The situation looks grim. Fixtures that involve a visit to West Ham on Sunday and a home game against Tottenham to close the season leave a difficult, but not impossible, task for survival.
Around them, Nottingham Forest and Everton looked like relegation candidates for a while, but have done just enough to move above the bottom places, with fighting spirit and an opportune win here and there.
Southampton is already relegated, while Leicester, EPL champion just seven years ago, now needs a miracle akin to that famed 5,000-to-1 triumph to lift itself clear.
If the worst fate — and we won't call it unthinkable because it has quickly become very, very thinkable — befalls Leeds, what then for the American players? This is a quiet time for the national team post-World Cup, but the overall health of the USA squad requires its best players to be playing in favorable club situations.
Adams will find some demand, and while American fans would love to see him playing in the Champions League somewhere, reality dictates that his holding midfield abilities could be most valuable to a scrappy EPL team trying to position itself as a mid-level survivalist.

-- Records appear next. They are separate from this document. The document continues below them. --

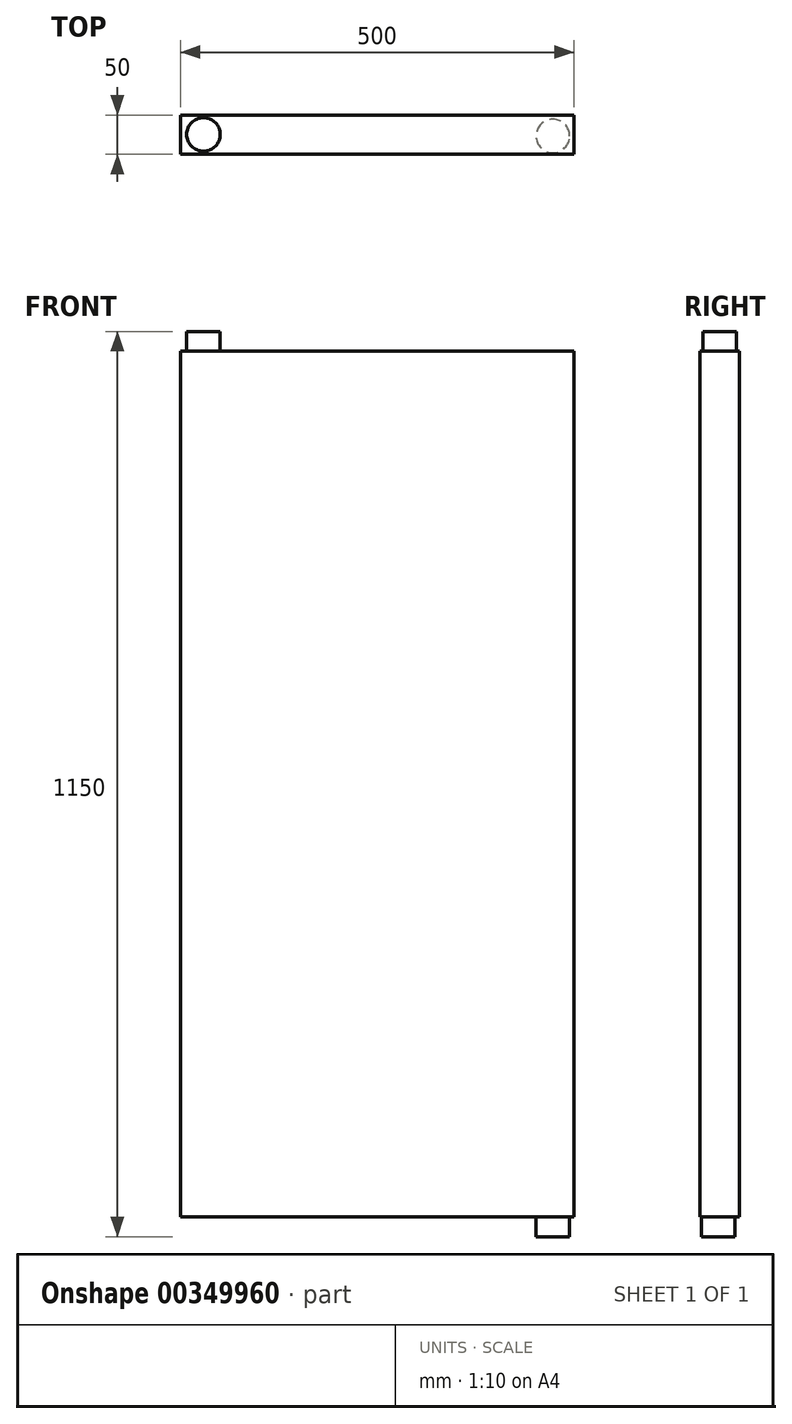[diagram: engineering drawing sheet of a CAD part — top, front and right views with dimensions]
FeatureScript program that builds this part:
annotation { "Feature Type Name" : "Feature", "Feature Type Description" : "" }
export const myFeature = defineFeature(function(context is Context, id is Id, definition is map)
    precondition{}
    {
        {
            var Q0;
            Q0=qCreatedBy(makeId("Front.planeOp"),FACE);
            var sketch = newSketch(context, id + "F0", { "sketchPlane" : qUnion([Q0])});
            skLineSegment(sketch, "E0.bottom", {"start": v(250, -550) * mm, "end": v(-250, -550) * mm});
            skLineSegment(sketch, "E0.top", {"start": v(250, 550) * mm, "end": v(-250, 550) * mm});
            skLineSegment(sketch, "E0.left", {"start": v(250, -550) * mm, "end": v(250, 550) * mm});
            skLineSegment(sketch, "E0.right", {"start": v(-250, -550) * mm, "end": v(-250, 550) * mm});
            skPoint(sketch, "E0.middle", {"position": v(0, 0) * mm});
            skSolve(sketch);
        }
        {
            var Q0;
            Q0 = qSketchRegion(id + "F0", true);
            extrude(context, id + "F1", {"entities" : qUnion([Q0]), "depth" : 50 * mm, "offsetDistance" : 25 * mm});
        }
        {
            var Q0;
            Q0=makeQuery(id+"F1.opExtrude","SWEPT_FACE",FACE,{"disambiguationData":[OSD([sQuery(id+"F0.wireOp",EDGE,"E0.top")])]});
            var sketch = newSketch(context, id + "F2", { "sketchPlane" : qUnion([Q0])});
            skCircle(sketch, "E1", {"center": v(-220.65, -24.76) * mm, "radius": 21.31 * mm});
            skSolve(sketch);
        }
        {
            var Q0;
            Q0 = qSketchRegion(id + "F2", true);
            extrude(context, id + "F3", {"entities" : qUnion([Q0]), "operationType" : NewBodyOperationType.ADD, "depth" : 25 * mm, "offsetDistance" : 25 * mm});
        }
        {
            var Q0;
            Q0=makeQuery(id+"F1.opExtrude","SWEPT_FACE",FACE,{"disambiguationData":[OSD([sQuery(id+"F0.wireOp",EDGE,"E0.bottom")])]});
            var sketch = newSketch(context, id + "F4", { "sketchPlane" : qUnion([Q0])});
            skCircle(sketch, "E2", {"center": v(223.22, 26.81) * mm, "radius": 21.29 * mm});
            skSolve(sketch);
        }
        {
            var Q0;
            Q0 = qSketchRegion(id + "F4", true);
            extrude(context, id + "F5", {"entities" : qUnion([Q0]), "operationType" : NewBodyOperationType.ADD, "depth" : 25 * mm, "offsetDistance" : 25 * mm});
        }
    });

Aaronson might be best served to stick around at Leeds, and a year in the rough-and-tumble of the Championship might do him no harm. At his top level, he is one of the most dynamic players the U.S. has, but he found life more difficult as this season wore on and is just the latest player to have found the switch to English soccer grueling.

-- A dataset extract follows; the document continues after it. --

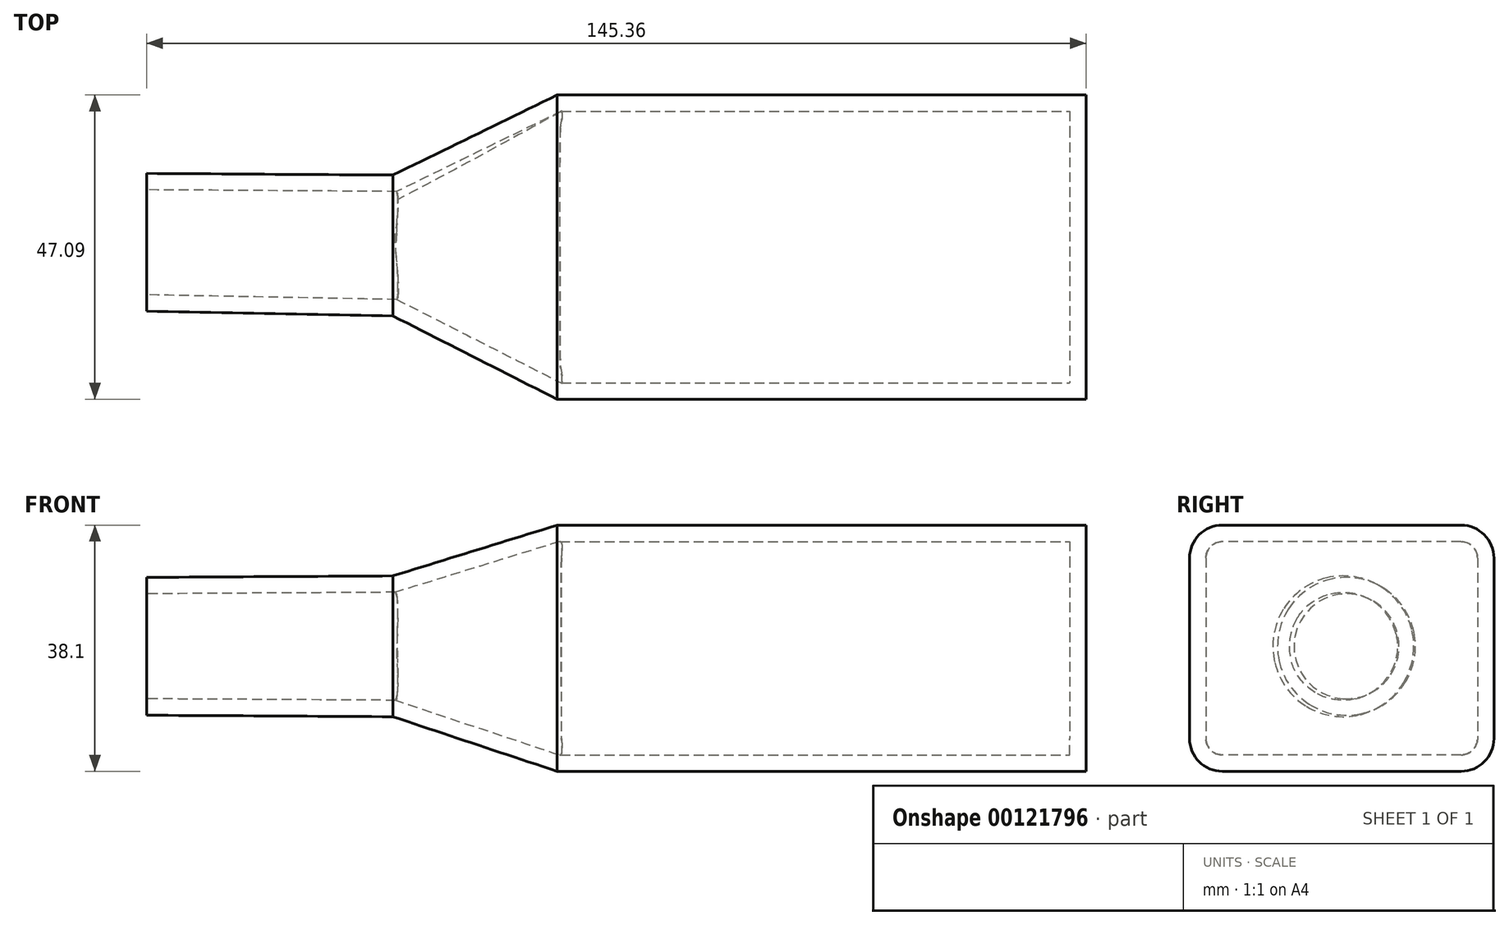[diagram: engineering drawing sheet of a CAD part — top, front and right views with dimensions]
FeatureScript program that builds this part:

McKennie has no shortage of ability, but again, his best chance of sticking at a truly elite club probably passed by once he left Juventus. Like Adams, an EPL stay with a mid-ranked EPL team would make some sense.
The promotion and relegation system is one of the things that makes European soccer so compelling. Every game matters, with a brutal financial difference in the television payouts awarded to teams once they drop a division.
There are a lot of factors at play and some harsh realities that cannot be avoided. It's not, if we're being honest, looking very rosy for Leeds.
Far from being an American Dream, as one witty headline writer stumbled upon early in the season, it has turned into a very English kind of nightmare.